From the rows below, return the stretch from the line containing "family: Polygonaceae" through the line containing "genus: Dione", copying every line character for character.
==============================
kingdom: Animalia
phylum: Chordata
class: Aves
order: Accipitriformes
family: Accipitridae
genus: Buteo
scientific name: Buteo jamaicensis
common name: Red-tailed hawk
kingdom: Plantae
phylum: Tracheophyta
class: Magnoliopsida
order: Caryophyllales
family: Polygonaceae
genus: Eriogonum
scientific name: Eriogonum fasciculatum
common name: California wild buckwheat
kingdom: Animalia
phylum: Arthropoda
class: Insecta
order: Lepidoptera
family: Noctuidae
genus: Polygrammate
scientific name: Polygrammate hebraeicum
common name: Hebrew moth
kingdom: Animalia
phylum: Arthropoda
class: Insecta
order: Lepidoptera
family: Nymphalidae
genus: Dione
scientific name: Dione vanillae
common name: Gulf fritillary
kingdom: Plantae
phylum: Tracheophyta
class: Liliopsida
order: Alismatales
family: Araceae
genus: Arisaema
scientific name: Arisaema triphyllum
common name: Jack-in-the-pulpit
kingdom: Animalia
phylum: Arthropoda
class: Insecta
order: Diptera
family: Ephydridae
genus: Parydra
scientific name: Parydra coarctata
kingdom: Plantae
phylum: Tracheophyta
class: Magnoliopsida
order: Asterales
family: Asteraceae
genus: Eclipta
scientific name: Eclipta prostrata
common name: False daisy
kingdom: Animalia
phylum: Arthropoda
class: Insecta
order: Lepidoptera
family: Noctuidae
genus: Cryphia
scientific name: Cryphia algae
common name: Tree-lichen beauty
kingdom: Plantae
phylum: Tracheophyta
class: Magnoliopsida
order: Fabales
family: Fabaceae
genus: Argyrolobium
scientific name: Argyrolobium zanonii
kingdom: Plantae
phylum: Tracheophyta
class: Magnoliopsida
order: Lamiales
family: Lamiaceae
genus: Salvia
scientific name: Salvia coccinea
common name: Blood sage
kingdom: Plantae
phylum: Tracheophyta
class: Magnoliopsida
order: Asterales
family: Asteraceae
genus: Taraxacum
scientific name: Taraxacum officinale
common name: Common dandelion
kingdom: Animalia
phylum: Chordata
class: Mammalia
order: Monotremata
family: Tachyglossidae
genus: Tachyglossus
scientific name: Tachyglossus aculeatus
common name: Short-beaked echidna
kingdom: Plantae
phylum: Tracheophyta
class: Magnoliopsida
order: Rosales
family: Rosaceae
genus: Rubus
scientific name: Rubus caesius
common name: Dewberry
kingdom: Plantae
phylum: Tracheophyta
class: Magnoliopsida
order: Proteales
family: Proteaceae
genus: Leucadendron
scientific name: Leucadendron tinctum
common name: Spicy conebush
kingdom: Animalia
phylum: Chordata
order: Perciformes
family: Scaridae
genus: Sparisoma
==============================
• [THE RESPONSE]
family: Polygonaceae
genus: Eriogonum
scientific name: Eriogonum fasciculatum
common name: California wild buckwheat
kingdom: Animalia
phylum: Arthropoda
class: Insecta
order: Lepidoptera
family: Noctuidae
genus: Polygrammate
scientific name: Polygrammate hebraeicum
common name: Hebrew moth
kingdom: Animalia
phylum: Arthropoda
class: Insecta
order: Lepidoptera
family: Nymphalidae
genus: Dione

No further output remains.